PROVIDED PASSAGE:
+++
MacBook Air 2013 vs. 2013 Retina MacBook Pro: Which Should You Buy?

With the launch of the 2013 version of the MacBook Air and MacBook Pro, which have Intel’s power-sipping 4th generation Core processor inside, many have asked us if they should purchase an MacBook Air 13-inch or the 2013 13-inch MacBook Pro with Retina Display. The former laptop offers epic battery life in the same sleek design we’ve come to know and love from the Air, while the latter boasts one of the sharpest and richest screens ever to grace a notebook. We’ve broken it down to help you determine which MacBook is best for your needs.  



Weighing 3 pounds and measuring 12.8 x 9 x 0.11 – 0.68 inches, the Air is essentially unchanged in dimensions and design since last year. However, the Pro is slimming down. At 0.71 inches, it’s barely thicker, and has a smaller footprint than the Air (12.35 x 8.62 inches). At 3.46 pounds–0.29 pounds lighter than the 2012 version–the Pro weighs more than the Air but is still easy to carry. Both notebooks follow the familiar Apple aesthetic: a solid aluminum body with a black keyboard and excellent touchpad.
+++
RECORDS PROVIDED:
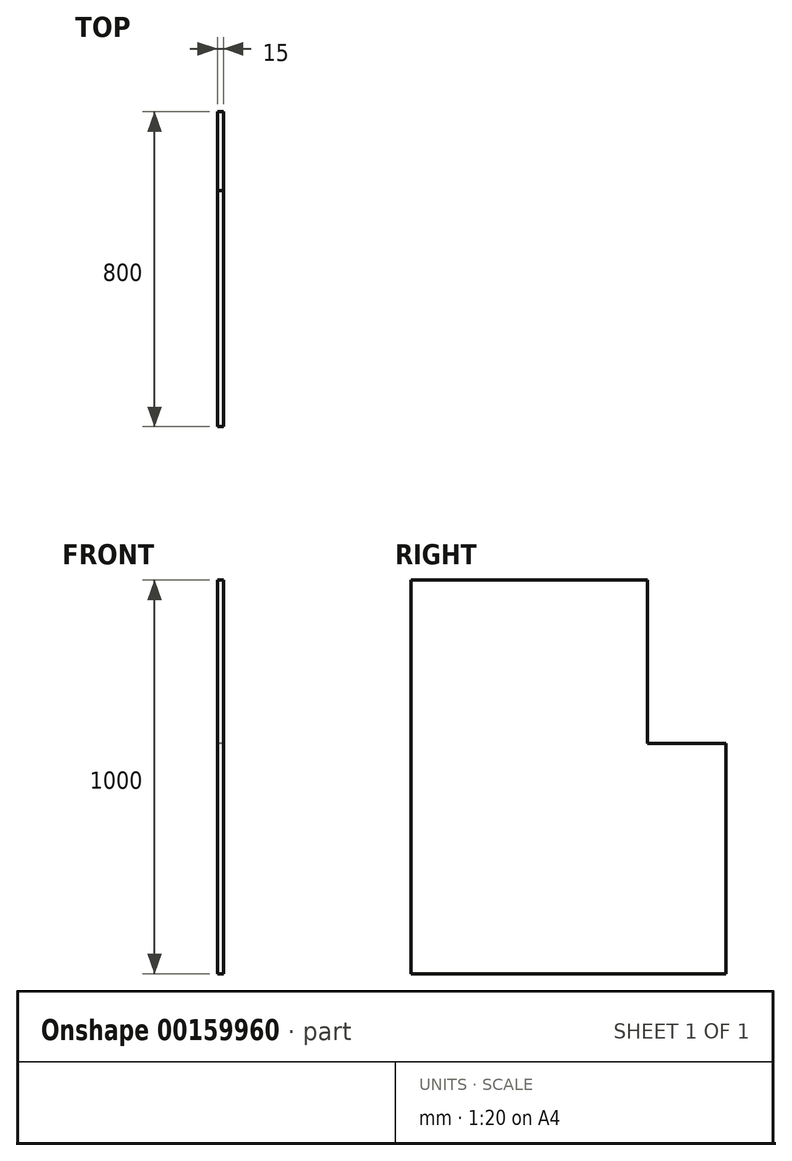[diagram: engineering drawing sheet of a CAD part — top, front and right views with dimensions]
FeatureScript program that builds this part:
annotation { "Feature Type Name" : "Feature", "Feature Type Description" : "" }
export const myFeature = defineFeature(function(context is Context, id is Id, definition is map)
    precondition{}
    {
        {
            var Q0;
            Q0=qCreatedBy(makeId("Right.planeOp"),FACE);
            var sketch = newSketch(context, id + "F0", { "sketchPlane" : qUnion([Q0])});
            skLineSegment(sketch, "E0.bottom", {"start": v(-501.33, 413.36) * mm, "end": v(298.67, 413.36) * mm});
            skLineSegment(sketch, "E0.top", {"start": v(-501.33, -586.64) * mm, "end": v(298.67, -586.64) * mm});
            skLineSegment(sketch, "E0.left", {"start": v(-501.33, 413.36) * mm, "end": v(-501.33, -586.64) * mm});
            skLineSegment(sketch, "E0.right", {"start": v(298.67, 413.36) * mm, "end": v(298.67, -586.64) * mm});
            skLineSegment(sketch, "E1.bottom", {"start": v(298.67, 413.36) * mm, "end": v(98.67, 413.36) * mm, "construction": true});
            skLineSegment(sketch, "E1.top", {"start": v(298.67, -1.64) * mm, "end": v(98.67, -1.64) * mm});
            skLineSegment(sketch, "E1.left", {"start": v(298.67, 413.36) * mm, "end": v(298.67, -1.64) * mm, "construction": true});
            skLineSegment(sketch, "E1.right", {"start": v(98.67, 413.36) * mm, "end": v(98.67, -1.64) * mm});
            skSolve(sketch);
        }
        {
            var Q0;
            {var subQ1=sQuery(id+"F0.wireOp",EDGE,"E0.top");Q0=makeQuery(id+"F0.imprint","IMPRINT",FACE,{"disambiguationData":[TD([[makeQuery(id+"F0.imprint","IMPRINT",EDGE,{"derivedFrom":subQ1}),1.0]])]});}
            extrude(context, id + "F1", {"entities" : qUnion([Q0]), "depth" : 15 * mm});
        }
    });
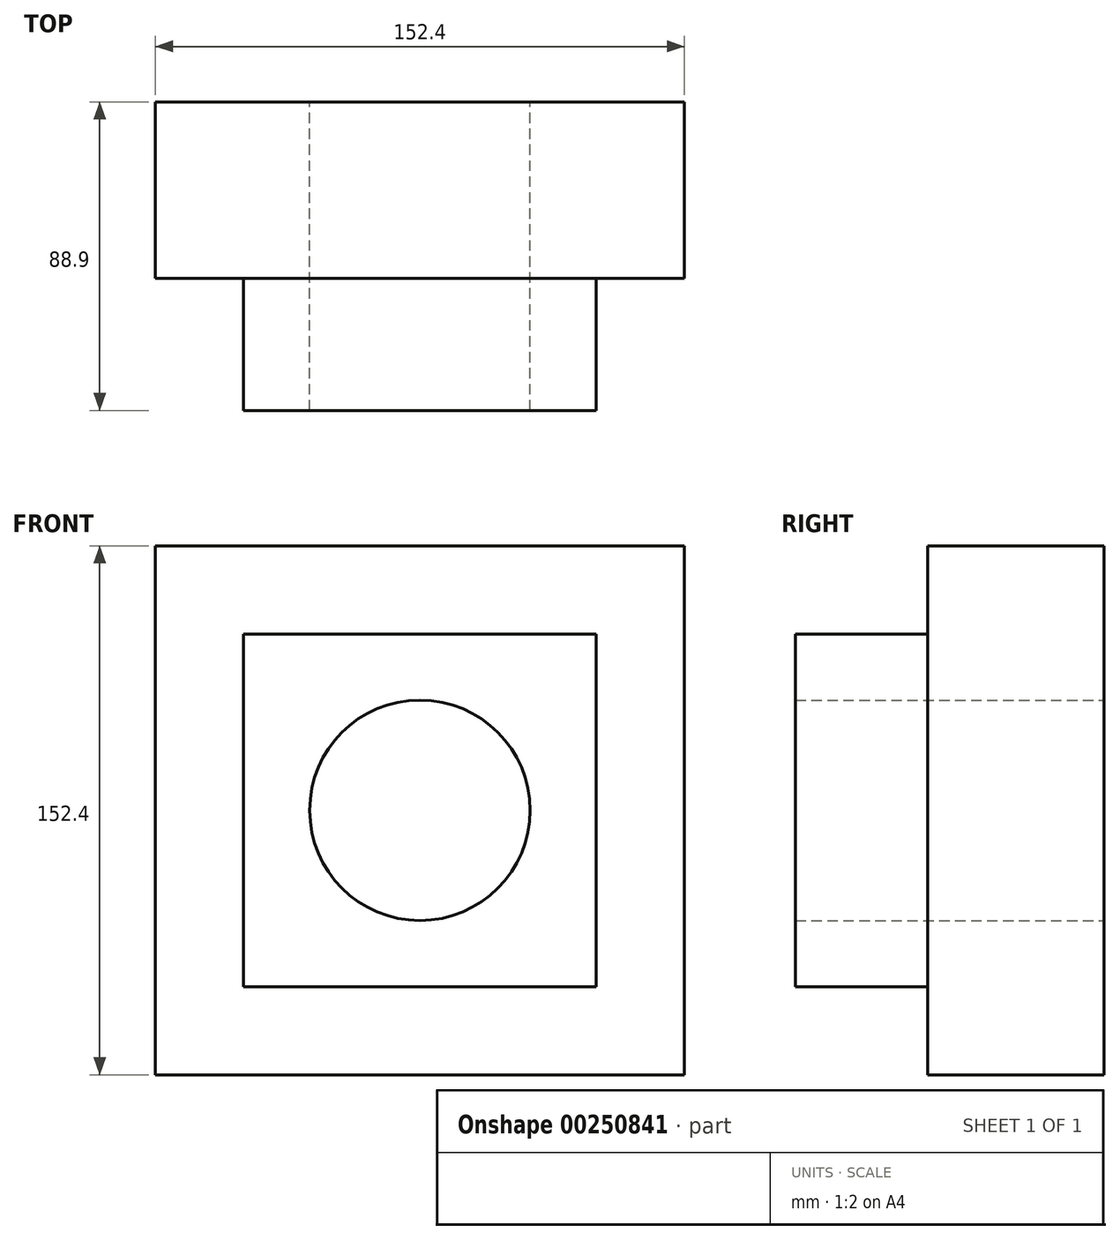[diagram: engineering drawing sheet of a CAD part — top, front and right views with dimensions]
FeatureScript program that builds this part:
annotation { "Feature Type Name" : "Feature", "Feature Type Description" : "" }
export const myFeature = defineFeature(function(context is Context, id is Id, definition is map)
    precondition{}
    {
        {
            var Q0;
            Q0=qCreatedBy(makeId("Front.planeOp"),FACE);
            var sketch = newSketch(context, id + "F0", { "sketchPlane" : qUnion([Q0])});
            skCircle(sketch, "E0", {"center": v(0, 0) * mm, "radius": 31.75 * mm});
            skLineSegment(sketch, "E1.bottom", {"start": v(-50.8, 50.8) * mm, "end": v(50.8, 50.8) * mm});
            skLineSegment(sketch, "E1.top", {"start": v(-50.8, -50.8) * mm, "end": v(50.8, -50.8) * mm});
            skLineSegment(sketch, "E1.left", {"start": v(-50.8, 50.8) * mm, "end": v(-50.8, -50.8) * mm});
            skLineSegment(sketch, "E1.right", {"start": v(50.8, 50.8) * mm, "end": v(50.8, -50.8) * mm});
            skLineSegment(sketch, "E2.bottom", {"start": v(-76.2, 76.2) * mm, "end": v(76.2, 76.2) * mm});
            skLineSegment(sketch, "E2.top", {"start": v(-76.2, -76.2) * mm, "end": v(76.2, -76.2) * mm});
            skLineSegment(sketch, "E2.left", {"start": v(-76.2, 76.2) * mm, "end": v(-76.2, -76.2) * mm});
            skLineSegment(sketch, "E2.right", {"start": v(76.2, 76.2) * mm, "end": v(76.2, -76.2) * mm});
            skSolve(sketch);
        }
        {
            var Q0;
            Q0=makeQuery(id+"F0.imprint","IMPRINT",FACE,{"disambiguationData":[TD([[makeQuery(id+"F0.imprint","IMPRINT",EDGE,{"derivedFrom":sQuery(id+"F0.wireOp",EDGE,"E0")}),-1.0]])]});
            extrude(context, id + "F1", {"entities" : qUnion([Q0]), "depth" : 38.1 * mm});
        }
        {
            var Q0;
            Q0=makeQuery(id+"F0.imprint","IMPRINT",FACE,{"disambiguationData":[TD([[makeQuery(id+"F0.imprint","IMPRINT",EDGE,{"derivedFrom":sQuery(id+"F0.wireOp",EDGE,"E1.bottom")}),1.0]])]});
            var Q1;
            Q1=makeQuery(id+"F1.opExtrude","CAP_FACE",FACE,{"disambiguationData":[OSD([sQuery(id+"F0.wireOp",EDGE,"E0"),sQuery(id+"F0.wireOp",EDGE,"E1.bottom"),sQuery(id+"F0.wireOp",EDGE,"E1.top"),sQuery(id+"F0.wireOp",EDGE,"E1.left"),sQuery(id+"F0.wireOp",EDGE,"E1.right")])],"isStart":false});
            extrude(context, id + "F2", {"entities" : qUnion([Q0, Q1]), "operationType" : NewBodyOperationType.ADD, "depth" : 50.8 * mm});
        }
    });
+++
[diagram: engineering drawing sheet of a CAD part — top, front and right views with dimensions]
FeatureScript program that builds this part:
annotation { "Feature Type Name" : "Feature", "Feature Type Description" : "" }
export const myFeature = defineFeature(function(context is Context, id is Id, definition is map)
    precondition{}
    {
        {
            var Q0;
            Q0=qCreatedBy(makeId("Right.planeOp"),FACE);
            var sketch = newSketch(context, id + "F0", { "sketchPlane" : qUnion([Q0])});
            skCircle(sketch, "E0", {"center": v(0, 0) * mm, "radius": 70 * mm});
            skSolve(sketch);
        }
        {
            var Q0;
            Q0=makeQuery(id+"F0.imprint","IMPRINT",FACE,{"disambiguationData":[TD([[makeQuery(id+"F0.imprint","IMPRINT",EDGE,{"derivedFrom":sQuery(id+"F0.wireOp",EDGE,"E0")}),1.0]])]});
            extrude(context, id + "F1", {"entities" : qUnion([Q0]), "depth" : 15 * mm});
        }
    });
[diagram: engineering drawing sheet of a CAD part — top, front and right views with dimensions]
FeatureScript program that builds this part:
+++
WRITTEN TASKS:
**a)** Rewrite the part of the MacBook comparison that opens with the words containing "MacBook Air 2013" and closes with "for your needs.", putting "outstanding" in place of "epic".
**b)** Based on the MacBook comparison, say whether each statement agrees with it, and quote the deciding words: (i) The 2013 Air weighs 3 pounds. (ii) The 2013 Pro is heavier than the 2012 version. (iii) The Pro has a smaller footprint than the Air.

WRITTEN RESPONSES:
**a)**
MacBook Air 2013 vs. 2013 Retina MacBook Pro: Which Should You Buy?

With the launch of the 2013 version of the MacBook Air and MacBook Pro, which have Intel’s power-sipping 4th generation Core processor inside, many have asked us if they should purchase an MacBook Air 13-inch or the 2013 13-inch MacBook Pro with Retina Display. The former laptop offers outstanding battery life in the same sleek design we’ve come to know and love from the Air, while the latter boasts one of the sharpest and richest screens ever to grace a notebook. We’ve broken it down to help you determine which MacBook is best for your needs.

**b)**
(i) Yes: "Weighing 3 pounds"
(ii) No: "0.29 pounds lighter than the 2012 version"
(iii) Yes: "has a smaller footprint than the Air"